*Work to be completed:*
Exactly reproduce all the records, keeping pictures out of the copy.

*Data for processing:*
= Beginning of Section =
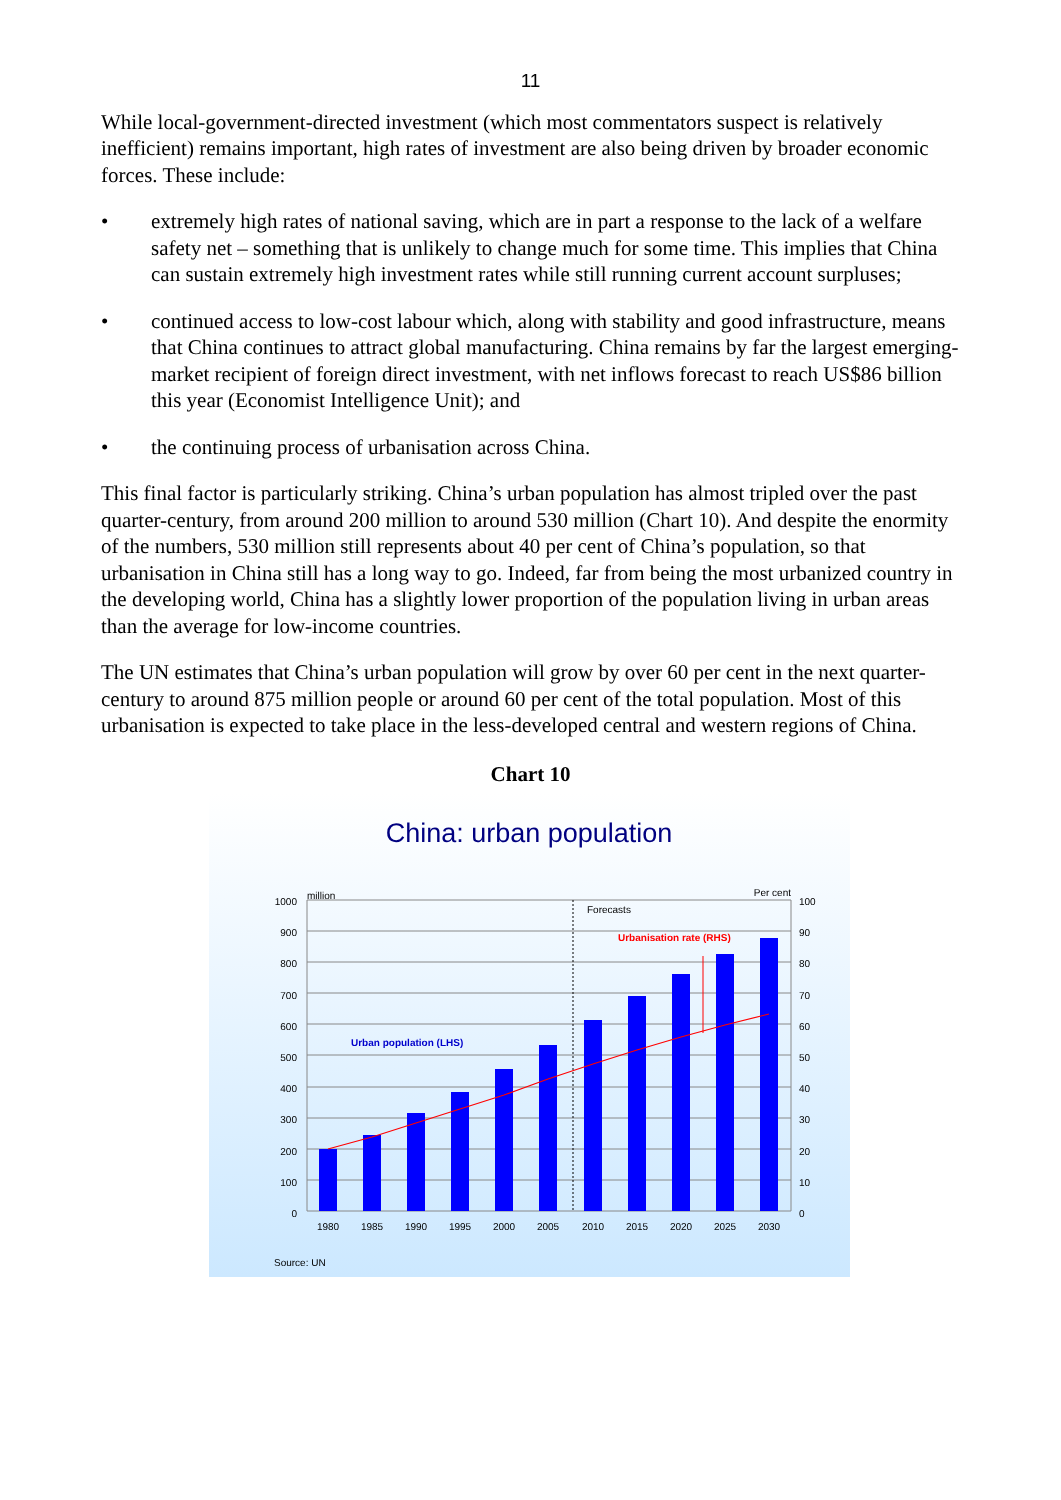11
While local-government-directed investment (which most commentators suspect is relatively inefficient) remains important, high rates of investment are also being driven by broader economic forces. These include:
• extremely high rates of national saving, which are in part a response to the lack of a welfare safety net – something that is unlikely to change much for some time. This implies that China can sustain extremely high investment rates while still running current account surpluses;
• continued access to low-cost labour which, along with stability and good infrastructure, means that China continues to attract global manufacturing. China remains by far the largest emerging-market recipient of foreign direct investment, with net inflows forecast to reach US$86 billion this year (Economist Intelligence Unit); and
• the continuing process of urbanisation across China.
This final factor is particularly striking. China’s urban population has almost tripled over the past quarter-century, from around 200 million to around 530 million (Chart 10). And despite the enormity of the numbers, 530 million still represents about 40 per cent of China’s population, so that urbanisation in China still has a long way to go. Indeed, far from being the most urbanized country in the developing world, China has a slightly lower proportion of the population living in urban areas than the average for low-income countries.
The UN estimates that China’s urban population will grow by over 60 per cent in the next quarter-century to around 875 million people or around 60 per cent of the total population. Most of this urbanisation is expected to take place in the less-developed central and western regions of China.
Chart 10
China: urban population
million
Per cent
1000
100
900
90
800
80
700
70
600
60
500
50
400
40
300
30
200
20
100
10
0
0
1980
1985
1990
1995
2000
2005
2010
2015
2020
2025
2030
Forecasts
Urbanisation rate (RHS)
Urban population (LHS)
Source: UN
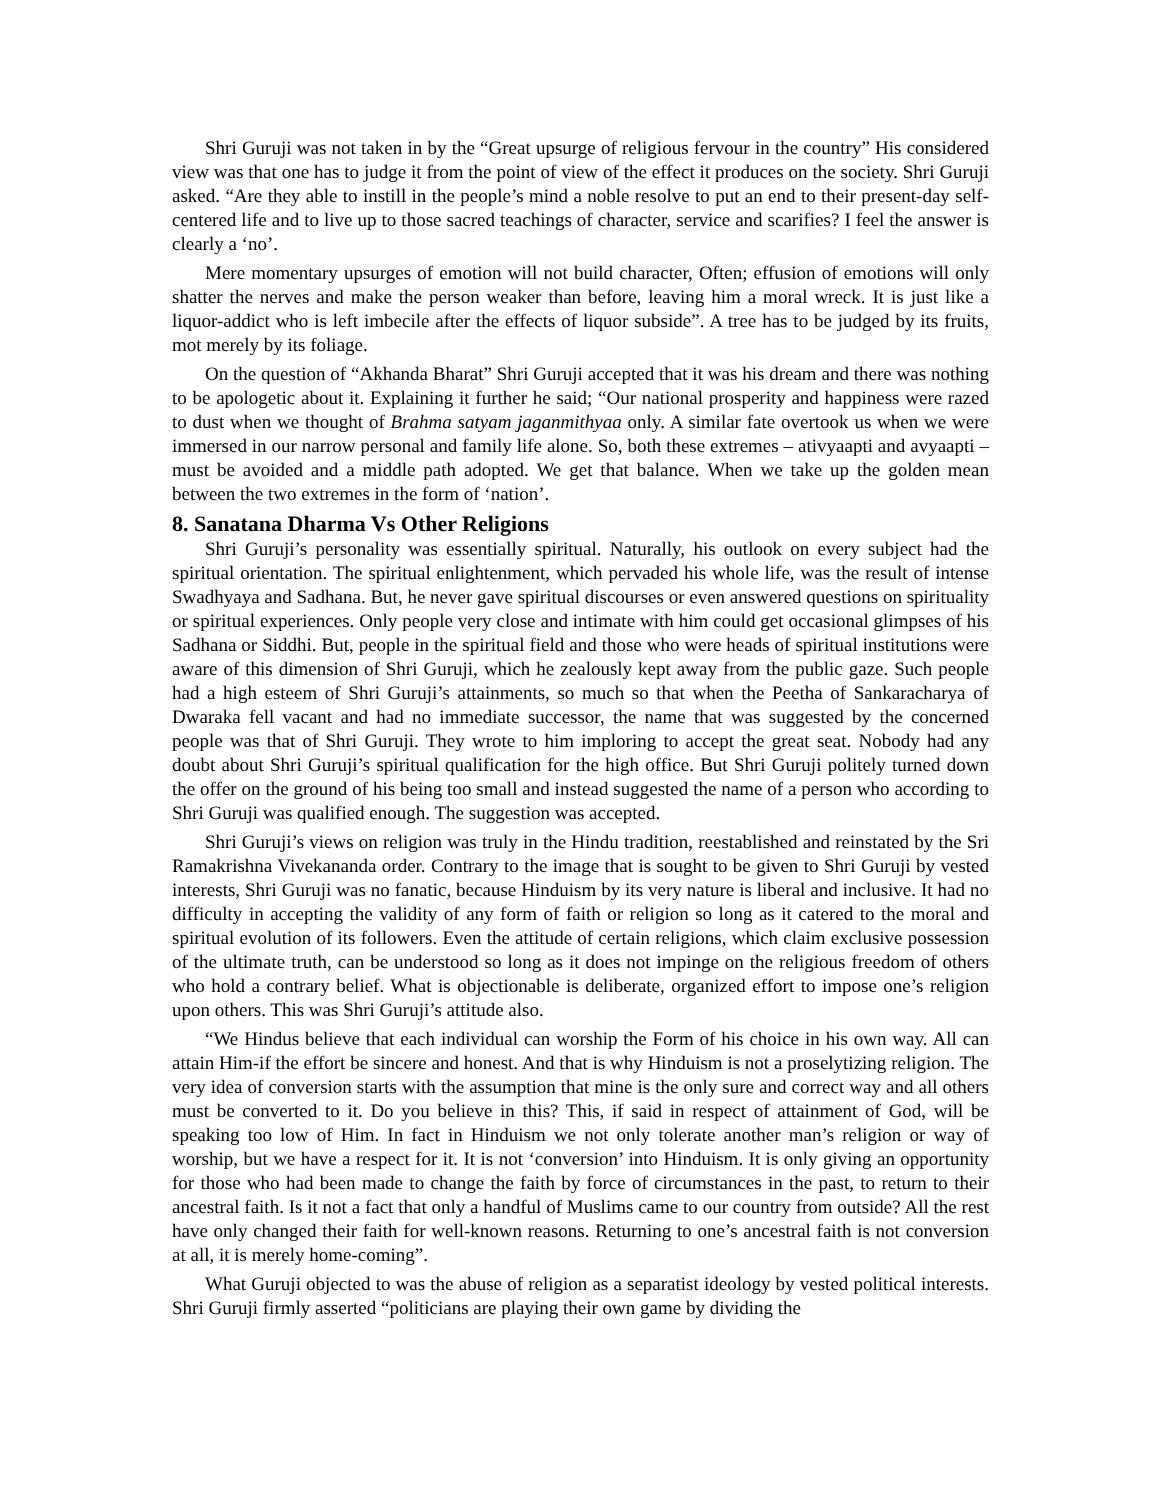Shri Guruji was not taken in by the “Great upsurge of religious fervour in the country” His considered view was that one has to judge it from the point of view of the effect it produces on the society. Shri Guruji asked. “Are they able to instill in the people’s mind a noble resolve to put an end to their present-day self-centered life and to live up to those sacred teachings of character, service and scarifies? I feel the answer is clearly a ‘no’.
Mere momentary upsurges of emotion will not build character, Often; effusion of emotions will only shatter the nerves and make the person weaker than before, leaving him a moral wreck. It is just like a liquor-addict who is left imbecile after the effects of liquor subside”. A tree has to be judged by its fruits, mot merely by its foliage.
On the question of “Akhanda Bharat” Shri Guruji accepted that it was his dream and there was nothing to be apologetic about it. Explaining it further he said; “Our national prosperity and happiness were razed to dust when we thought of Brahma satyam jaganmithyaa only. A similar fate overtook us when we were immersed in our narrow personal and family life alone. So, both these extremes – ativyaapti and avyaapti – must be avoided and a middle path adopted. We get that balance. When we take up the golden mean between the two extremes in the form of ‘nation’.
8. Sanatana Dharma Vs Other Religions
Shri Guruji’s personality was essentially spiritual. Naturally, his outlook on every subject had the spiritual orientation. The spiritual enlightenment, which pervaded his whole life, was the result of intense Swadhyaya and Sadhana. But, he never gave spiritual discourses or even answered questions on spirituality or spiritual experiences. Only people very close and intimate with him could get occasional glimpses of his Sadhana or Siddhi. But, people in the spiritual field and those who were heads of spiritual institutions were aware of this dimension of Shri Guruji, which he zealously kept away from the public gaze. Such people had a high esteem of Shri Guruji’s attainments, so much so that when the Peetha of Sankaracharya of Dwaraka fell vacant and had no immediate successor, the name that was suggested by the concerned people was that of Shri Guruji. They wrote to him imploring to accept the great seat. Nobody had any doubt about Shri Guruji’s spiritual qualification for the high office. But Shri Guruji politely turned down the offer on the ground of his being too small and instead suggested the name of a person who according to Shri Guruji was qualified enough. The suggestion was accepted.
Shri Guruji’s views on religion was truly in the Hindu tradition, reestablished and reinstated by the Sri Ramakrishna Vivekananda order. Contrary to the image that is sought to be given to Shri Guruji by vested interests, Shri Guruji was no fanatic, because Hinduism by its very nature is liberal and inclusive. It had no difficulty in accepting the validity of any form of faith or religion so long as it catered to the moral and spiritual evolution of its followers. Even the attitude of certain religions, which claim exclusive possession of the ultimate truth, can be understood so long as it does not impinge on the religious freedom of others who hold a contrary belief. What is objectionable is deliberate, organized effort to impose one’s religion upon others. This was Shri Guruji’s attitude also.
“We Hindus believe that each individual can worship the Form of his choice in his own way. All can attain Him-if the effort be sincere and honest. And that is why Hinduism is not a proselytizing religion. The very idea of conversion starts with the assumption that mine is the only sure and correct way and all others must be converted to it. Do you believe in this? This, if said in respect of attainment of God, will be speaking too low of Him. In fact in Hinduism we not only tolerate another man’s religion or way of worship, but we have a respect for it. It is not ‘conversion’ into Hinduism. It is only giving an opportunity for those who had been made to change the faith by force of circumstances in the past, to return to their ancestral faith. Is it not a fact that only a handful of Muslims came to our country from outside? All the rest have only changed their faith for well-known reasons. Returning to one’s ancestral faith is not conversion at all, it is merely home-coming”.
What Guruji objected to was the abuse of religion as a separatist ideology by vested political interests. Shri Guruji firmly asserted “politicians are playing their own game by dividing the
= End of Section =
*Solution to this task:*
11
While local-government-directed investment (which most commentators suspect is relatively inefficient) remains important, high rates of investment are also being driven by broader economic forces. These include:
• extremely high rates of national saving, which are in part a response to the lack of a welfare safety net – something that is unlikely to change much for some time. This implies that China can sustain extremely high investment rates while still running current account surpluses;
• continued access to low-cost labour which, along with stability and good infrastructure, means that China continues to attract global manufacturing. China remains by far the largest emerging-market recipient of foreign direct investment, with net inflows forecast to reach US$86 billion this year (Economist Intelligence Unit); and
• the continuing process of urbanisation across China.
This final factor is particularly striking. China’s urban population has almost tripled over the past quarter-century, from around 200 million to around 530 million (Chart 10). And despite the enormity of the numbers, 530 million still represents about 40 per cent of China’s population, so that urbanisation in China still has a long way to go. Indeed, far from being the most urbanized country in the developing world, China has a slightly lower proportion of the population living in urban areas than the average for low-income countries.
The UN estimates that China’s urban population will grow by over 60 per cent in the next quarter-century to around 875 million people or around 60 per cent of the total population. Most of this urbanisation is expected to take place in the less-developed central and western regions of China.
Chart 10
China: urban population
million
Per cent
1000
100
900
90
800
80
700
70
600
60
500
50
400
40
300
30
200
20
100
10
0
0
1980
1985
1990
1995
2000
2005
2010
2015
2020
2025
2030
Forecasts
Urbanisation rate (RHS)
Urban population (LHS)
Source: UN
Shri Guruji was not taken in by the “Great upsurge of religious fervour in the country” His considered view was that one has to judge it from the point of view of the effect it produces on the society. Shri Guruji asked. “Are they able to instill in the people’s mind a noble resolve to put an end to their present-day self-centered life and to live up to those sacred teachings of character, service and scarifies? I feel the answer is clearly a ‘no’.
Mere momentary upsurges of emotion will not build character, Often; effusion of emotions will only shatter the nerves and make the person weaker than before, leaving him a moral wreck. It is just like a liquor-addict who is left imbecile after the effects of liquor subside”. A tree has to be judged by its fruits, mot merely by its foliage.
On the question of “Akhanda Bharat” Shri Guruji accepted that it was his dream and there was nothing to be apologetic about it. Explaining it further he said; “Our national prosperity and happiness were razed to dust when we thought of Brahma satyam jaganmithyaa only. A similar fate overtook us when we were immersed in our narrow personal and family life alone. So, both these extremes – ativyaapti and avyaapti – must be avoided and a middle path adopted. We get that balance. When we take up the golden mean between the two extremes in the form of ‘nation’.
8. Sanatana Dharma Vs Other Religions
Shri Guruji’s personality was essentially spiritual. Naturally, his outlook on every subject had the spiritual orientation. The spiritual enlightenment, which pervaded his whole life, was the result of intense Swadhyaya and Sadhana. But, he never gave spiritual discourses or even answered questions on spirituality or spiritual experiences. Only people very close and intimate with him could get occasional glimpses of his Sadhana or Siddhi. But, people in the spiritual field and those who were heads of spiritual institutions were aware of this dimension of Shri Guruji, which he zealously kept away from the public gaze. Such people had a high esteem of Shri Guruji’s attainments, so much so that when the Peetha of Sankaracharya of Dwaraka fell vacant and had no immediate successor, the name that was suggested by the concerned people was that of Shri Guruji. They wrote to him imploring to accept the great seat. Nobody had any doubt about Shri Guruji’s spiritual qualification for the high office. But Shri Guruji politely turned down the offer on the ground of his being too small and instead suggested the name of a person who according to Shri Guruji was qualified enough. The suggestion was accepted.
Shri Guruji’s views on religion was truly in the Hindu tradition, reestablished and reinstated by the Sri Ramakrishna Vivekananda order. Contrary to the image that is sought to be given to Shri Guruji by vested interests, Shri Guruji was no fanatic, because Hinduism by its very nature is liberal and inclusive. It had no difficulty in accepting the validity of any form of faith or religion so long as it catered to the moral and spiritual evolution of its followers. Even the attitude of certain religions, which claim exclusive possession of the ultimate truth, can be understood so long as it does not impinge on the religious freedom of others who hold a contrary belief. What is objectionable is deliberate, organized effort to impose one’s religion upon others. This was Shri Guruji’s attitude also.
“We Hindus believe that each individual can worship the Form of his choice in his own way. All can attain Him-if the effort be sincere and honest. And that is why Hinduism is not a proselytizing religion. The very idea of conversion starts with the assumption that mine is the only sure and correct way and all others must be converted to it. Do you believe in this? This, if said in respect of attainment of God, will be speaking too low of Him. In fact in Hinduism we not only tolerate another man’s religion or way of worship, but we have a respect for it. It is not ‘conversion’ into Hinduism. It is only giving an opportunity for those who had been made to change the faith by force of circumstances in the past, to return to their ancestral faith. Is it not a fact that only a handful of Muslims came to our country from outside? All the rest have only changed their faith for well-known reasons. Returning to one’s ancestral faith is not conversion at all, it is merely home-coming”.
What Guruji objected to was the abuse of religion as a separatist ideology by vested political interests. Shri Guruji firmly asserted “politicians are playing their own game by dividing the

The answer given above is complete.